Redefining values for every generation
In the Sakıp Sabancı family, every family member has been given the space and flexibility to create their own passion within the wider family ecosystem.
While first-generation wealth creator Hacı Ömer Sabancı collected archaeological works and furniture, his son, Melisa Sabancı Tapan’s grandfather, was interested in calligraphy and early Turkish paintings. Leaning on the family’s values, with the freedom to follow his own path, he created the museum in the family home, redefining the Sabancı family values and serving as a perfect illustration of their family legacy.
Sabancı Tapan’s aunt, Dilek Sabancı, was passionate about disability inclusion and became the family advocate in bringing the Paralympics to Turkey, while her mother, Sevil Sabancı, loved contemporary art, so she focused on the family museum, creating her own collection while also becoming an athlete, going on to support the equestrian ecosystem in the country. The family museum is a testament to this reinterpretation of values.
“My journey took a different path,” explained Sabancı Tapan. “Through Gate 27, we intentionally design slow, process-driven spaces where meaningful, long-term change can emerge. We work with a careful selection process and have developed our own impact measurement framework, inspired by Social Value International, while adapting it to reflect the deeper, less visible layers of change. Our approach combines quantitative, qualitative, and psychological analysis – because impact must also tell a coherent story. We don’t think in terms of standalone projects, but in multi-layered journeys that evolve, deepen, and leave a lasting imprint.

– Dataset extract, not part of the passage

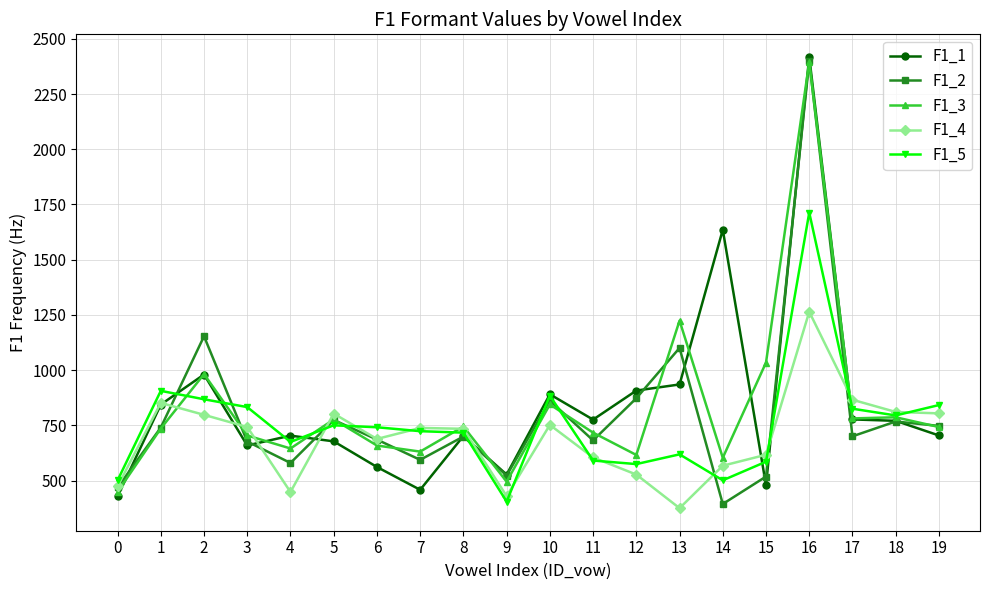

The value of F1_5 at 19 is 1215.1. True or false?

False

“In our family, values are passed not as rigid inheritance, but as a space for personal interpretation. We encourage our members to take responsibility while contributing to society, listen, embrace collective wisdom, lead compassionately, and reinterpret our family vision with their own tools. Strength comes not from sameness, but from how we complete each other.
“Wealth owners need to think of the rising generation a lot like seeds. If we put them in a chest in a bid to protect them, they will die, but if we plant them in soil, they will thrive – adapting, transforming, and growing – as can everything else around them. It’s a mindset we apply to our growth as a family, where even the youngest voice matters, and what I hope to achieve.”